1. Line a medium pot with a thin layer of water and saute onion and garlic for a minute. Add a pinch or two of red pepper flakes and continue to cook until all of the water has cooked off.
2. Add turmeric and garam masala and stir to coat.
3. Add 1 cup of broth and uncooked lentils. Bring to a boil. Once boiling, reduce heat to low, cover, and simmer for about 5 minutes.
4. Add sweet potatoes, bring to a boil again, and reduce heat to low and simmer, until lentils are fully cooked (they expand and the sauce thickens), about 5 minutes more.
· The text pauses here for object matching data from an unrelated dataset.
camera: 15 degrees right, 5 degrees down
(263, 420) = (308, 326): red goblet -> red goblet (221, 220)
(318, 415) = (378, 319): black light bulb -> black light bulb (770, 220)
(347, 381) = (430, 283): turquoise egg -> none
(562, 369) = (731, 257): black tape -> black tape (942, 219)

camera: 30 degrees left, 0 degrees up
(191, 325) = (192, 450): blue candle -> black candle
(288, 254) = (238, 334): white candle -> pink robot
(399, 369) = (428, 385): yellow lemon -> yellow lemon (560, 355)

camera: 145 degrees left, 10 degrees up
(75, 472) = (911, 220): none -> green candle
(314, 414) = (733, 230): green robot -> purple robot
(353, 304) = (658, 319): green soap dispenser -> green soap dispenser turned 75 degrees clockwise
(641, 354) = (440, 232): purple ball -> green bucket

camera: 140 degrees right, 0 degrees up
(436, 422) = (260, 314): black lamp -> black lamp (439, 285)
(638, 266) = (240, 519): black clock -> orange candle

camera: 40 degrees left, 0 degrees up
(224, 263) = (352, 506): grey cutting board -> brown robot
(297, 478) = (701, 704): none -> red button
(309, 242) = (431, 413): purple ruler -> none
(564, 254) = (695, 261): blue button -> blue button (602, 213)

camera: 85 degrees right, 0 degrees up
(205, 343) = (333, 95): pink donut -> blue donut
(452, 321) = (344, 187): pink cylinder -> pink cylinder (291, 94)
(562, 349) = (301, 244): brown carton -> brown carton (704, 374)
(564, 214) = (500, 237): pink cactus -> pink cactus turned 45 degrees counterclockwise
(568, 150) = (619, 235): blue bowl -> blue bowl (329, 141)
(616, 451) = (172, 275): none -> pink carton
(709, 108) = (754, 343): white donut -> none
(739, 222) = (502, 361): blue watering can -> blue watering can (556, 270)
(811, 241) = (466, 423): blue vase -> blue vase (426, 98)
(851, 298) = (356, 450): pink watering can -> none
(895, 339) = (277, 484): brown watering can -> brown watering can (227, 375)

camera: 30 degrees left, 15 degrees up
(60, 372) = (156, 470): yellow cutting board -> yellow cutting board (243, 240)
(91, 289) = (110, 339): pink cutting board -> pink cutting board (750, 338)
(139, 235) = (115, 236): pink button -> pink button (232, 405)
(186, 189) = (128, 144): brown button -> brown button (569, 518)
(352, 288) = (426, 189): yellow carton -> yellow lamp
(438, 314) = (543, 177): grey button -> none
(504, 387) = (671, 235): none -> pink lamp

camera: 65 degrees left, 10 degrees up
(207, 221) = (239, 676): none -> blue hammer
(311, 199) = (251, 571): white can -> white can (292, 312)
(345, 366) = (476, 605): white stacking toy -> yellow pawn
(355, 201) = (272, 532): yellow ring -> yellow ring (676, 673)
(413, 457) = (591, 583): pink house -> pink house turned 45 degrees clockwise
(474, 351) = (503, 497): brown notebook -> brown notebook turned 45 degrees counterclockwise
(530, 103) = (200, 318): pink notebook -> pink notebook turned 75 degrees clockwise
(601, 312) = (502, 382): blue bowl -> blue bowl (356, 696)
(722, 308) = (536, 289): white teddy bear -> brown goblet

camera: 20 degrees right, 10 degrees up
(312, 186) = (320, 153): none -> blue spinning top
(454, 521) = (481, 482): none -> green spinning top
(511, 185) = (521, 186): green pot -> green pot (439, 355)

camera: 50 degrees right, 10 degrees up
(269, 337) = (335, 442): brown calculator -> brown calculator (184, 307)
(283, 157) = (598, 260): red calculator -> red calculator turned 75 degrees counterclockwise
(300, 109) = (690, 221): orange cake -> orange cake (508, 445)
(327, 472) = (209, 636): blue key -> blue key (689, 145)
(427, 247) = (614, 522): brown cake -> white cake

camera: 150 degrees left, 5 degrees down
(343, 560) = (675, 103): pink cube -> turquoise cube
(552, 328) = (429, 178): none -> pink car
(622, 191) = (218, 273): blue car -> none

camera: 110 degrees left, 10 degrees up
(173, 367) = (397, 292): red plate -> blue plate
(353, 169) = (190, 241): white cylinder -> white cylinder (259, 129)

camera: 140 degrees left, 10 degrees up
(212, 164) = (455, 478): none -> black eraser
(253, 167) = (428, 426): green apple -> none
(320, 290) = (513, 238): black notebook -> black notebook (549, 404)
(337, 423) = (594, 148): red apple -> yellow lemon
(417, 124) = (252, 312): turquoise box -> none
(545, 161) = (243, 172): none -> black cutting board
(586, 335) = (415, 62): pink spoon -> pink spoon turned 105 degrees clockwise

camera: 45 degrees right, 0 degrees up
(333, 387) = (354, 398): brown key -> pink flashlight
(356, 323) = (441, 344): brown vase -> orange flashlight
Check periodically to see if you need additional broth (I had to add about 1/2 cup more).
5. Once lentils are cooked and sweet potatoes are fork-tender, taste. Add more garam masala if desired (mixtures differ in their strength).
6. Add spinach, continuing to stir until spinach cooks down and softens.
7. Season with salt to taste and serve (I did not need any additional salt, and as mentioned before I served this oven brown rice).

Colorful and delicious!

Bottom Line: If you enjoy Indian food, curries, or similarly-flavored dishes, make this ASAP! I know I'll be making it again soon!

1 comment:

  1. Looks delicious! thank you for Sharing! Cant wait to make it!